É uma coisa terrível virar uma luz negra internamente, mas a verdade é que ela é capaz de salientar cada grãozinho de pó impuro invisível à luz tradicional. Já muitos teremos visto isso numa discoteca. Mostra os contornos daquilo que nos povoa até invisivelmente, e permite saber o porquê de certas realidades, e talvez dar uma de duas oportunidades. Aliás, três.

- Conseguir passar algo de encanto através de alguma coisa, assim como está, ao longo dos tempos, das pessoas, das realidades, das personificações e acções.

- Aceitar a constância daquilo que pode interessar mas não faz a crucial diferença, porque como se sabe, o diabo está nos pormenores...

- Cauterizar para deixar crescer uma outra pele mais lisa, livre das imperfeições que se pode perder, sem que a pele seja destruída com a limpeza.

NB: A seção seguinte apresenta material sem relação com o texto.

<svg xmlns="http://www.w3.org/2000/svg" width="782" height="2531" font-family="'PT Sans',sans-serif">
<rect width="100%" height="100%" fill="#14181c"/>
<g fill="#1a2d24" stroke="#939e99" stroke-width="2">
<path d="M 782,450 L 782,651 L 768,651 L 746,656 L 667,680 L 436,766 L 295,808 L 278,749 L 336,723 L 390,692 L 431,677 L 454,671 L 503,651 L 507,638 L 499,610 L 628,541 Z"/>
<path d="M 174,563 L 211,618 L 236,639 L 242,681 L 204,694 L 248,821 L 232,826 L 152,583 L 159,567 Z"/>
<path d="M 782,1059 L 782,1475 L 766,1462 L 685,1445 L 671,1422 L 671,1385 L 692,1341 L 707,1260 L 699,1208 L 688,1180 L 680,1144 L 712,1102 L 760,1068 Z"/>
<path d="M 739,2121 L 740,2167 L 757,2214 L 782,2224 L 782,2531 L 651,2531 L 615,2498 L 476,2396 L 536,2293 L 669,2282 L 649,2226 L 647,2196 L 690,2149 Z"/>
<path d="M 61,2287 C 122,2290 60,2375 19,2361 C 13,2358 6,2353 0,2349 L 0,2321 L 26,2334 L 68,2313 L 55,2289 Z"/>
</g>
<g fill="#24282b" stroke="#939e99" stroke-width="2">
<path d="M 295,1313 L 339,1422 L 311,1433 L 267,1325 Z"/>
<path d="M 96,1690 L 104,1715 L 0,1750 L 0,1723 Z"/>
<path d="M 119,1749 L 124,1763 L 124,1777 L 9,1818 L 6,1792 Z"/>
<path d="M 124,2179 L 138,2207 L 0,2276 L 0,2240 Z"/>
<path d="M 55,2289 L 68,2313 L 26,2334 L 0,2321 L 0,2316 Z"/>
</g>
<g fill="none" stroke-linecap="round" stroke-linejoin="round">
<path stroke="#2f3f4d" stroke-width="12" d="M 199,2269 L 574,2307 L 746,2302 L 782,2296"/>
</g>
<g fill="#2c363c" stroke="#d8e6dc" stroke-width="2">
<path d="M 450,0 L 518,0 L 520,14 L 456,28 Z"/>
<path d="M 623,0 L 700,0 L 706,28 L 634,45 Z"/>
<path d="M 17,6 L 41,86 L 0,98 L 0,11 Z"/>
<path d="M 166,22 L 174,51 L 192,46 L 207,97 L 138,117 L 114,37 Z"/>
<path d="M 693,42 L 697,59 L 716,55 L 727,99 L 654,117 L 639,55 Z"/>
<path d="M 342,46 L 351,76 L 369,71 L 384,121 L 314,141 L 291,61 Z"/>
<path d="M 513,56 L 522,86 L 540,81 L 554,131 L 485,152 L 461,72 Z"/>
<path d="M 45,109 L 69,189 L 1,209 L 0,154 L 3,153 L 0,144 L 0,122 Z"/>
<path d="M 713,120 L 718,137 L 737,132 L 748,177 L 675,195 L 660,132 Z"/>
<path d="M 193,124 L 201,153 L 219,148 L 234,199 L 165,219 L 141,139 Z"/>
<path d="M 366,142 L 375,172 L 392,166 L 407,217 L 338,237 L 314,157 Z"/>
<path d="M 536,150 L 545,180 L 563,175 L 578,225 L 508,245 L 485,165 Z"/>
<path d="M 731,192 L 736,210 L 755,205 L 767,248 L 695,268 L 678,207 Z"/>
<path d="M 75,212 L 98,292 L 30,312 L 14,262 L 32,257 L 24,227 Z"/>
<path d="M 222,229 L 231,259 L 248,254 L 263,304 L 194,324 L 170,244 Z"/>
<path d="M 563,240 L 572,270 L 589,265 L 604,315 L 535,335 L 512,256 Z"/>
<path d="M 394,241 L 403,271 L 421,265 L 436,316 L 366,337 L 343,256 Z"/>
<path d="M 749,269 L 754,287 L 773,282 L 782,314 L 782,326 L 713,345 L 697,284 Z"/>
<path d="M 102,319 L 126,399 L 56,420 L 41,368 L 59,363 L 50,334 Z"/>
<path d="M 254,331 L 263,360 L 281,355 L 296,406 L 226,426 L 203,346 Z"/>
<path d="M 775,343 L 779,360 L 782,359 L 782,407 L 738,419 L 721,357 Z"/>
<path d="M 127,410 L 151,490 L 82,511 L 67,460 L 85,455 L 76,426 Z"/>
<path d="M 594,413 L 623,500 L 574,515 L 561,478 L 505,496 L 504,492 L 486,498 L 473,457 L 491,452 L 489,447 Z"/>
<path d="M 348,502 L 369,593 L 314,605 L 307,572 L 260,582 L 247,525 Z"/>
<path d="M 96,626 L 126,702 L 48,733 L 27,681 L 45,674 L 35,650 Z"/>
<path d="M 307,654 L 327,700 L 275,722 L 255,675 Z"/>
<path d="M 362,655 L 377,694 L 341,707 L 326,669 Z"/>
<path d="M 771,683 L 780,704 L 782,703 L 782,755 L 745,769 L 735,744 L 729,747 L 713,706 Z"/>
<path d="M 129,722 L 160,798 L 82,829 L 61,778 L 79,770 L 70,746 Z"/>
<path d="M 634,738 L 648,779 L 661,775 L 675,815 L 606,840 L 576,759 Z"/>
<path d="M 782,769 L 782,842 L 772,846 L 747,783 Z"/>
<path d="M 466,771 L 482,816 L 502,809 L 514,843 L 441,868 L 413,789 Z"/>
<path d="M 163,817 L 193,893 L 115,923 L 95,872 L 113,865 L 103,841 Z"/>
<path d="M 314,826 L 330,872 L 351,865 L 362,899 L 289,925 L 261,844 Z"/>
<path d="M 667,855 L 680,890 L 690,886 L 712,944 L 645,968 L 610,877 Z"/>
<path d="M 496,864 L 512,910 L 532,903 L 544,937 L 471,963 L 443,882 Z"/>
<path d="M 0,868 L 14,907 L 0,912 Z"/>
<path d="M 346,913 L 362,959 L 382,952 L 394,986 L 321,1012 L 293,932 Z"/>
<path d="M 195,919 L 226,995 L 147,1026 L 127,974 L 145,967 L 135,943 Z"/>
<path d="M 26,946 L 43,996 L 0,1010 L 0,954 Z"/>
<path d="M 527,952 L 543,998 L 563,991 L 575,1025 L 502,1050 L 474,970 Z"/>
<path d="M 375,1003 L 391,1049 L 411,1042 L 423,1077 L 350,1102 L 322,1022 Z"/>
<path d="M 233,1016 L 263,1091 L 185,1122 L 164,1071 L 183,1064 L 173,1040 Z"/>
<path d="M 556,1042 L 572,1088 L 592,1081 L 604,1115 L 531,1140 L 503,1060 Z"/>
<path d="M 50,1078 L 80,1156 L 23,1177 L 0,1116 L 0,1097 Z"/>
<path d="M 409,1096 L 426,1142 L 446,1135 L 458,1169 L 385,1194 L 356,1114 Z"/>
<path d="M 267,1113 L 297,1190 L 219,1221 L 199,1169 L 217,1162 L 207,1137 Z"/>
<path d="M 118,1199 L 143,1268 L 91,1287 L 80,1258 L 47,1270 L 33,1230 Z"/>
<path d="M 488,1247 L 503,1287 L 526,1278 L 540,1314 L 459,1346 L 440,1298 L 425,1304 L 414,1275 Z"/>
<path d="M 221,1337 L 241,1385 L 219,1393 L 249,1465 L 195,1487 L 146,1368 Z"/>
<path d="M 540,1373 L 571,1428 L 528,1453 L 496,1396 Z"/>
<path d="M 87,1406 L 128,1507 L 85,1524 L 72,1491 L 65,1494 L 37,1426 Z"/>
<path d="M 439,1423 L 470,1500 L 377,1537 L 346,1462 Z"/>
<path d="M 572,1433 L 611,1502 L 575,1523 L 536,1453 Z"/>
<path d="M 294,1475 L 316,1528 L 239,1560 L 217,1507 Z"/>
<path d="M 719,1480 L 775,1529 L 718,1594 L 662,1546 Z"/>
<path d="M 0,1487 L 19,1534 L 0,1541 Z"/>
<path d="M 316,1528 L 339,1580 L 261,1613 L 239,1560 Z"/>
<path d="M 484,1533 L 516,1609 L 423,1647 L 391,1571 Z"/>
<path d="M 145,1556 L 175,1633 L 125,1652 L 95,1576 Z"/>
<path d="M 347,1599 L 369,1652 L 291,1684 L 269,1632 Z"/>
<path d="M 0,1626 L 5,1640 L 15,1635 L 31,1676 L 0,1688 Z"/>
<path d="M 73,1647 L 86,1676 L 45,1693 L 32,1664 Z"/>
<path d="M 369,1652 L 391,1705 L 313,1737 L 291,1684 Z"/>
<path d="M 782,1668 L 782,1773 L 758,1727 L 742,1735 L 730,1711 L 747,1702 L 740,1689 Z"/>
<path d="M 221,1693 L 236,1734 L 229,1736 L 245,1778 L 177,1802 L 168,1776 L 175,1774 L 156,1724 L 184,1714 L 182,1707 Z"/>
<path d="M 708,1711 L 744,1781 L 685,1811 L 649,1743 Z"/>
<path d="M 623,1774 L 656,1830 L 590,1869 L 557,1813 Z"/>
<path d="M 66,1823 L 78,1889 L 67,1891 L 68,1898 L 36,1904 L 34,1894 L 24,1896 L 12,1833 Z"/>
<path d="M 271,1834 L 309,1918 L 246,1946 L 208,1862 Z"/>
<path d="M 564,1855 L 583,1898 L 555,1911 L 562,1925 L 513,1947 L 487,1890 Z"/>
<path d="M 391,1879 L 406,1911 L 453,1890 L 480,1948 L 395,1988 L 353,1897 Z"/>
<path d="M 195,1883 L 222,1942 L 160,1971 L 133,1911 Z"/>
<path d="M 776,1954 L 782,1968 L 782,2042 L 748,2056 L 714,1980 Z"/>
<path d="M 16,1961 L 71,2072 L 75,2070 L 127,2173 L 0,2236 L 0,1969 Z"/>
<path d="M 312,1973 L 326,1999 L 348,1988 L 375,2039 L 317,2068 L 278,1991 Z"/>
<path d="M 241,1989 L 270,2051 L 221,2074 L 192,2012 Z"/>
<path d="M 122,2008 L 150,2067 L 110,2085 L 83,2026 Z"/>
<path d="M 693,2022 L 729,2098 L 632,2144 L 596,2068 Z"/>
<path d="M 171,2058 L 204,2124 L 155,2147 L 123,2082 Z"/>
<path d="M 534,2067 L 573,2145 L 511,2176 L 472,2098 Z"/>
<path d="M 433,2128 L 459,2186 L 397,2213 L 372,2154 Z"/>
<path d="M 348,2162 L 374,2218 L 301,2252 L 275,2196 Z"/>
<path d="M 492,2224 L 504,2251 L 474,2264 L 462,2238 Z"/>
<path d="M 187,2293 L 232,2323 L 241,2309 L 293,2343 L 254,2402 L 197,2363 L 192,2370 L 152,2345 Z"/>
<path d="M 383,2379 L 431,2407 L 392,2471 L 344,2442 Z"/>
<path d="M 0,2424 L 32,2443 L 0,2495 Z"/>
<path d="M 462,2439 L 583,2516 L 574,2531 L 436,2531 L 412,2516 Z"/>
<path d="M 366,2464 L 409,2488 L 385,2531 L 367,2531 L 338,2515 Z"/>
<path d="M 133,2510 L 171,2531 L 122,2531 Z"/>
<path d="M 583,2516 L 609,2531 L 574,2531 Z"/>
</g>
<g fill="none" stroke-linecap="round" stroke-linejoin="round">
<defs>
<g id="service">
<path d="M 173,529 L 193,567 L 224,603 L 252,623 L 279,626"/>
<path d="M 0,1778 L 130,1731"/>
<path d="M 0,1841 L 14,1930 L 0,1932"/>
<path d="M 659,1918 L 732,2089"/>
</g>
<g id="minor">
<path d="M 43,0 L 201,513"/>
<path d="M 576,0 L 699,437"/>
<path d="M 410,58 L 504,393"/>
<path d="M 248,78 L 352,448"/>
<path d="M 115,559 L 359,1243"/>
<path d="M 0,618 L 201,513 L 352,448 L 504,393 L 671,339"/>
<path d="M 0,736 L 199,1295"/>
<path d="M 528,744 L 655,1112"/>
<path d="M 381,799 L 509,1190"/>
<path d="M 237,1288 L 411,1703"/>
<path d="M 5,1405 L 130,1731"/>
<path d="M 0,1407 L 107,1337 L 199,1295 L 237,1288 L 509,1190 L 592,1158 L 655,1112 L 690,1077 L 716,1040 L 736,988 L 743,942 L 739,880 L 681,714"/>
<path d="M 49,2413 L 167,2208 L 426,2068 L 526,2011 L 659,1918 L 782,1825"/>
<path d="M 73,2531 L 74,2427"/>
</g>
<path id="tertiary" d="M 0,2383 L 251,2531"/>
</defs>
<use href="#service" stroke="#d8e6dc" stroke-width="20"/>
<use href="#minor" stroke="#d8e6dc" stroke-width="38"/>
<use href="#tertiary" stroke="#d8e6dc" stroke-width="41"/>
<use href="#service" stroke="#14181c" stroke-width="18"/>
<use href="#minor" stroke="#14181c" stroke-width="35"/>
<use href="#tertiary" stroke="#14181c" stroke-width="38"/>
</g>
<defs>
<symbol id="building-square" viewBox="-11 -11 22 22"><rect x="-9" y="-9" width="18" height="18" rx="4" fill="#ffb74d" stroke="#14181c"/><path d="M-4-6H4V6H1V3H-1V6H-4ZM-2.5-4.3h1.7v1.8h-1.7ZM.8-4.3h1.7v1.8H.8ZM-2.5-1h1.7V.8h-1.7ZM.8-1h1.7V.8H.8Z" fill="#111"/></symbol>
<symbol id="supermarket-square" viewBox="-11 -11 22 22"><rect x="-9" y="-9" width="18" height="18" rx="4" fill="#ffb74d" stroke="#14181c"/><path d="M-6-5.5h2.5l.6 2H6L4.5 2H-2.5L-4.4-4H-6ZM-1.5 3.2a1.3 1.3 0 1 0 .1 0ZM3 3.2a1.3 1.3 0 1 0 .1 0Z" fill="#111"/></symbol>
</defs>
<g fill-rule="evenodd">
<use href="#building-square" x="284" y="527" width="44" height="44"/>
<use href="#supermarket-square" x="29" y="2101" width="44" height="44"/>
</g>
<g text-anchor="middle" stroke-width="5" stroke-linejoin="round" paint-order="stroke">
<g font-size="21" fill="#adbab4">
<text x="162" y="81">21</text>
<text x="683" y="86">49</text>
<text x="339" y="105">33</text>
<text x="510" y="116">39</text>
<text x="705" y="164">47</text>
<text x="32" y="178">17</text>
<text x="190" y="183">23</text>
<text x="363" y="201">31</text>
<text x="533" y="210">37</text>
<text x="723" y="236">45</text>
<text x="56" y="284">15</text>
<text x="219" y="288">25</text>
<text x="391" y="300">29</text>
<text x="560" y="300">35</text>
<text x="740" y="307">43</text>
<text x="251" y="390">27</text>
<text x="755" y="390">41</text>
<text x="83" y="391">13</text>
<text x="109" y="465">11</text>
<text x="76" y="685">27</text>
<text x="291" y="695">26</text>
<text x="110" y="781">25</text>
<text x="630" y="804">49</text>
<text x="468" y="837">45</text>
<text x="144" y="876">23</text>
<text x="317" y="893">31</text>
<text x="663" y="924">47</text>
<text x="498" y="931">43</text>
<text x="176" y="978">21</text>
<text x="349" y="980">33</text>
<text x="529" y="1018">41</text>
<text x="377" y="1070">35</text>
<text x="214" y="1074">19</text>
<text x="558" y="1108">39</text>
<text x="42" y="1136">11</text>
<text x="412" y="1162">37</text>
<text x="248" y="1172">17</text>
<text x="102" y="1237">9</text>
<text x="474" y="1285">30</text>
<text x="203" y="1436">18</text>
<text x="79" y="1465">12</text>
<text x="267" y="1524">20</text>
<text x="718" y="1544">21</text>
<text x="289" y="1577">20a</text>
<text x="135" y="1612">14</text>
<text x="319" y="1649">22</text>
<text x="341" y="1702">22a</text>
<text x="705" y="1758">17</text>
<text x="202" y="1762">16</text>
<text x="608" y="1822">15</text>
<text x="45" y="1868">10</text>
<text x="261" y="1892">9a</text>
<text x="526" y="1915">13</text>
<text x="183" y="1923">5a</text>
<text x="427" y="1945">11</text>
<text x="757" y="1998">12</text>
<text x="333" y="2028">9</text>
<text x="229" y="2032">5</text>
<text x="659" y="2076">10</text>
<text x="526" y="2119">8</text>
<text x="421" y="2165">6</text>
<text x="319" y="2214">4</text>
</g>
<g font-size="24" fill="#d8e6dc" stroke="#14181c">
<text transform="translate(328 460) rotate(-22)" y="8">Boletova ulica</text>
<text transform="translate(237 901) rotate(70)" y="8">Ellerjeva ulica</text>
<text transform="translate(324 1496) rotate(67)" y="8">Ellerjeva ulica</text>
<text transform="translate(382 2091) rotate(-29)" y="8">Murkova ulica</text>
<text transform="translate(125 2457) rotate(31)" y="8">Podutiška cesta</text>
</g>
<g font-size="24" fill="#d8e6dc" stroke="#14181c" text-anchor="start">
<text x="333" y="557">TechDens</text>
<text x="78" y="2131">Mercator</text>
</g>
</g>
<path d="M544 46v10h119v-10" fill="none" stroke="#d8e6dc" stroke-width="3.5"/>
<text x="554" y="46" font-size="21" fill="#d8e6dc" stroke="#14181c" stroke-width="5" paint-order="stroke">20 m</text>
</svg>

 Há alturas em que percebo que a realidade dos factos, aquilo que lá está, que se vê, que não se vê, que fecha portas, que impede a troca sincera seja lá do que for seja com quem for, aparece e fica. É o elefante na sala, a dieta que infelizmente, por mais que se quisesse, está à vista que não resulta, a explicação completamente conveniente e lógica, mas que mesmo assim não explica, o salto que fica a um mísero mas talvez intransponível centímetro do ramo da árvore. É talvez muito difícil, mas talvez não seja dramático. É doloroso, mas talvez não estropie. Gasta, mas talvez não termine. Corta ramos mas talvez deixe a árvore viva. Não há que olhar para o lado. Não há que culpar o cão pelo desaparecimento do trabalho de casa. Talvez toda a gente saiba mesmo o que faz, fez, ou aquilo pelo qual é responsável, ainda que talvez não culpado.

Quando o raio cai demasiadas vezes na mesma circunstância, provavelmente alguém se abrigou debaixo de uma árvore ou abriu um guarda-chuva sem lona. E fê-lo várias vezes. Ou só sabe fazer isso. Ou tem perguntas complicadas a fazer. Perante o discorrer de uma história, esse é o meu primeiro reflexo. As penas oriundas das coisas que não acontecem ou acontecem de forma dolorosa ou negativa é um pouco como deparar com a estimativa do gasto de electricidade. O primeiro instinto é pensar se deixamos a televisão acesa demasiadas vezes, o computador a fazer downloads toda a noite, o frigorífico demasiado intenso quando só há um pacote de leite fora de prazo lá dentro, o aquecedor ligado para criar um ambiente em casa que não pareça algo saído da Marcha dos Pinguins quando chega Dezembro.

E talvez não esteja muito enganado se o culpado estiver mesmo ali ao espelho... quase sempre.